Registration and the Vote: More Than a Symbolic Act

Reprint from The Oberlin Review, Sept. 10, 1971

Editors’ Note: This article is a reprint commemorating decades of Oberlin students’ participation in the democratic process. The Editorial Board encourages eligible students to exercise this right. While the Review has checked this piece for accuracy, given the amount of time since its original publication, some facts could not be confirmed and have been published in their original form.


Early this year, Congress passed an amendment to the Constitution giving the one-and-a-half million Americans who are between the ages of 18 and 21 the right to vote. Had a well-placed majority of the group been enfranchised in 1968 and voted Democratic, Richard Nixon would have been defeated. However, the question of whether or not the alternative Canada was preferable is not the subject of this discussion. The subject is the power of the student vote. 

Prohibition Efforts 

Almost immediately following the passage of the 26th amendment, many of the states took action to prohibit campus town voting. Through the use of both legislation and litigation, the precedent was established for requiring students to vote at their home residence or to vote through absentee ballots. The purpose of preventing students from voting on their campuses is quite clear; residents of campus towns often number fewer than the students. In many towns, if a majority of the students voted, they would elect members of their own community to the school board, the city council, and (where they exist) the mayorship. 

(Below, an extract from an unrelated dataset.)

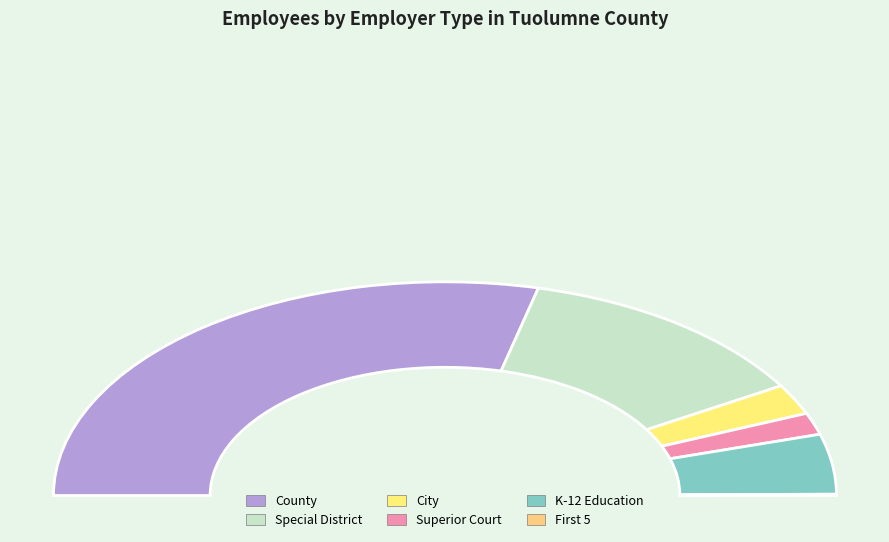

The Special District slice represents 32% of the pie. True or false?

False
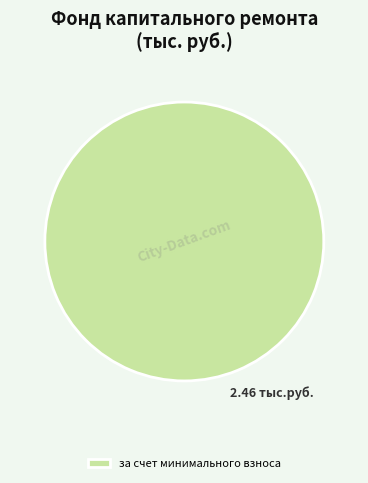

Does any single category account for the majority?

Yes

The first campus to accomplish such a coup was, not unexpectedly, the University of California at Berkeley. A movement guided by the Association of Students (whose president was Oberlin graduate Eric Wollman) succeeded in electing three candidates to the city council and a mayor on a radical slate. 

The City Council

The Oberlin City Council is composed of seven members. Of the seven, two are elected at large and the other five are selected by their wards. Since the majority of the campus is located in a single ward, students should theoretically be able to elect three members to the council. In actuality, they cannot even vote in Oberlin, never mind run for office. The law of the state of Ohio read as follows:

“One may register if the residence requirements will be met by the date of the next election. A student at an institution of learning in the state does not get a residence in the state and as such a person shall establish or acquire a home for permanent residence.” 

Is the system impervious?

Although the law has a certain ring of finality to it, it would be a mistake to think that the system is impervious to change. Following a series of legislative battles and court cases, 16 states have moved to allow students to vote on their campuses. In one particular situation, eight individuals from the University of Michigan were rejected by the registrars in Ann Arbor. The key phrase when the case was brought to court was a section of the state election code which states that no electorate should be considered to have “gained or lost a residence” by virtue of entering the armed forces or going to college. The court ruled that such a clause, when used to deny the students the option of registering in their college town, violated both the equal protection clause of the 14th amendment and the Michigan constitution. 

Registration Details 

Registration to vote in Oberlin is being held in the community center on South Main Street on Sept. 11, 15, 18, 20, 21, and 22. A town clerk, when questioned over the telephone, stated that she has been directed not to ask for proof of residence. However, her awareness of the law regarding students and her uneasiness regarding her ability to enforce it would seem to indicate that the situation may change. Any students who are moved to follow the Michigan example will probably find that they will not have any serious trouble in being barred from registering. Unless, of course, the board of elections has decided that by not making an issue of the residency rules, they will prevent a court case. Although a few students may squeak by, the number is not likely to be anywhere near as high as if the law changed with all the attendant hue and cry. 

In Sum

So as the solution now stands, students could (and should) move to change the laws, but the likelihood is that we will have the ability to vote by absentee ballot in any elections this year, including presidential primaries and, at least in the Democratic primaries, voting will be more than a symbolic act this time. 

Unfortunately, many states have a registration deadline in September, and registration by mail is prohibited. However, for those who 1) are not registered, 2) have a later deadline, or 3) will be going home before that deadline, a trip to the town hall would be a good idea. 

Cambodia invasions, John Mitchell, economic game plans, and four more years of Richard Nixon are not necessarily inevitable.